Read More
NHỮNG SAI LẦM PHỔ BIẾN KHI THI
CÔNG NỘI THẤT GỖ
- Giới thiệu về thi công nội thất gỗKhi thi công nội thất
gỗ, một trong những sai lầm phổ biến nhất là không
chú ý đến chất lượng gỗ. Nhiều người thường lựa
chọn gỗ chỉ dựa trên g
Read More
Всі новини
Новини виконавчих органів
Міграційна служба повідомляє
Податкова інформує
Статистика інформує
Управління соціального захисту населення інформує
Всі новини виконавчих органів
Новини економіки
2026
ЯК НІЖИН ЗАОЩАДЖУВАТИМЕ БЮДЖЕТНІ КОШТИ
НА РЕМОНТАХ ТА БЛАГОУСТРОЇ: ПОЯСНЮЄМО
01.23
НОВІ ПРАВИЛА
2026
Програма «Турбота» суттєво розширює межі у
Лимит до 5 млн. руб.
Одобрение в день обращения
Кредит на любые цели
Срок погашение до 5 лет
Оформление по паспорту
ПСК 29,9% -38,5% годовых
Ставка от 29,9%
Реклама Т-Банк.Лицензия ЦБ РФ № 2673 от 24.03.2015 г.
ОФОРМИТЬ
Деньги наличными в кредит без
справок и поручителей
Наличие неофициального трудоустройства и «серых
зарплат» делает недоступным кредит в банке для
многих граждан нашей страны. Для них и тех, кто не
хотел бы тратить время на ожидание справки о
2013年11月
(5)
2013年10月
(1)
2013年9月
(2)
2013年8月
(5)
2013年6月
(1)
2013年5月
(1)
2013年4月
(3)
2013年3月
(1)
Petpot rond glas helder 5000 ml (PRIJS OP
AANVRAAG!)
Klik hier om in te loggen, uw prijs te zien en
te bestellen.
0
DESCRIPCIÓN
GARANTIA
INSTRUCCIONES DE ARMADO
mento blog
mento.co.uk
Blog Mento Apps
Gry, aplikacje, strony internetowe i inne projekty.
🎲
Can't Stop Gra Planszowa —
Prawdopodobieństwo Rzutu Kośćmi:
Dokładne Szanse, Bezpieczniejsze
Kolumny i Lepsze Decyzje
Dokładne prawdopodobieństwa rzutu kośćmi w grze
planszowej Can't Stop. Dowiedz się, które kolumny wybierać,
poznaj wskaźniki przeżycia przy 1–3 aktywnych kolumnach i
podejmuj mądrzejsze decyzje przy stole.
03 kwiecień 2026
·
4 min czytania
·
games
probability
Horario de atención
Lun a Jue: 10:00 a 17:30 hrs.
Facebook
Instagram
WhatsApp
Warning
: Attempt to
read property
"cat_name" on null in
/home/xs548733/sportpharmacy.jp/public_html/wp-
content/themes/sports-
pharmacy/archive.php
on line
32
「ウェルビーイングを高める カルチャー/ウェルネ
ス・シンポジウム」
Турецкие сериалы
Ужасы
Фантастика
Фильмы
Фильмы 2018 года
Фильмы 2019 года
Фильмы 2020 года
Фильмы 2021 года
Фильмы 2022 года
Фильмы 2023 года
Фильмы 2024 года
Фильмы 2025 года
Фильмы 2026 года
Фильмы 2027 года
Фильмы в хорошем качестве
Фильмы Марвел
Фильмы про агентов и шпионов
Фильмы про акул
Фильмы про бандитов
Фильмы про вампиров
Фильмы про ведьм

::::

■ **Action item**
Please repeat the listing exactly, with nothing left out.

■ **Response for this exercise**
Read More
NHỮNG SAI LẦM PHỔ BIẾN KHI THI
CÔNG NỘI THẤT GỖ
- Giới thiệu về thi công nội thất gỗKhi thi công nội thất
gỗ, một trong những sai lầm phổ biến nhất là không
chú ý đến chất lượng gỗ. Nhiều người thường lựa
chọn gỗ chỉ dựa trên g
Read More
Всі новини
Новини виконавчих органів
Міграційна служба повідомляє
Податкова інформує
Статистика інформує
Управління соціального захисту населення інформує
Всі новини виконавчих органів
Новини економіки
2026
ЯК НІЖИН ЗАОЩАДЖУВАТИМЕ БЮДЖЕТНІ КОШТИ
НА РЕМОНТАХ ТА БЛАГОУСТРОЇ: ПОЯСНЮЄМО
01.23
НОВІ ПРАВИЛА
2026
Програма «Турбота» суттєво розширює межі у
Лимит до 5 млн. руб.
Одобрение в день обращения
Кредит на любые цели
Срок погашение до 5 лет
Оформление по паспорту
ПСК 29,9% -38,5% годовых
Ставка от 29,9%
Реклама Т-Банк.Лицензия ЦБ РФ № 2673 от 24.03.2015 г.
ОФОРМИТЬ
Деньги наличными в кредит без
справок и поручителей
Наличие неофициального трудоустройства и «серых
зарплат» делает недоступным кредит в банке для
многих граждан нашей страны. Для них и тех, кто не
хотел бы тратить время на ожидание справки о
2013年11月
(5)
2013年10月
(1)
2013年9月
(2)
2013年8月
(5)
2013年6月
(1)
2013年5月
(1)
2013年4月
(3)
2013年3月
(1)
Petpot rond glas helder 5000 ml (PRIJS OP
AANVRAAG!)
Klik hier om in te loggen, uw prijs te zien en
te bestellen.
0
DESCRIPCIÓN
GARANTIA
INSTRUCCIONES DE ARMADO
mento blog
mento.co.uk
Blog Mento Apps
Gry, aplikacje, strony internetowe i inne projekty.
🎲
Can't Stop Gra Planszowa —
Prawdopodobieństwo Rzutu Kośćmi:
Dokładne Szanse, Bezpieczniejsze
Kolumny i Lepsze Decyzje
Dokładne prawdopodobieństwa rzutu kośćmi w grze
planszowej Can't Stop. Dowiedz się, które kolumny wybierać,
poznaj wskaźniki przeżycia przy 1–3 aktywnych kolumnach i
podejmuj mądrzejsze decyzje przy stole.
03 kwiecień 2026
·
4 min czytania
·
games
probability
Horario de atención
Lun a Jue: 10:00 a 17:30 hrs.
Facebook
Instagram
WhatsApp
Warning
: Attempt to
read property
"cat_name" on null in
/home/xs548733/sportpharmacy.jp/public_html/wp-
content/themes/sports-
pharmacy/archive.php
on line
32
「ウェルビーイングを高める カルチャー/ウェルネ
ス・シンポジウム」
Турецкие сериалы
Ужасы
Фантастика
Фильмы
Фильмы 2018 года
Фильмы 2019 года
Фильмы 2020 года
Фильмы 2021 года
Фильмы 2022 года
Фильмы 2023 года
Фильмы 2024 года
Фильмы 2025 года
Фильмы 2026 года
Фильмы 2027 года
Фильмы в хорошем качестве
Фильмы Марвел
Фильмы про агентов и шпионов
Фильмы про акул
Фильмы про бандитов
Фильмы про вампиров
Фильмы про ведьм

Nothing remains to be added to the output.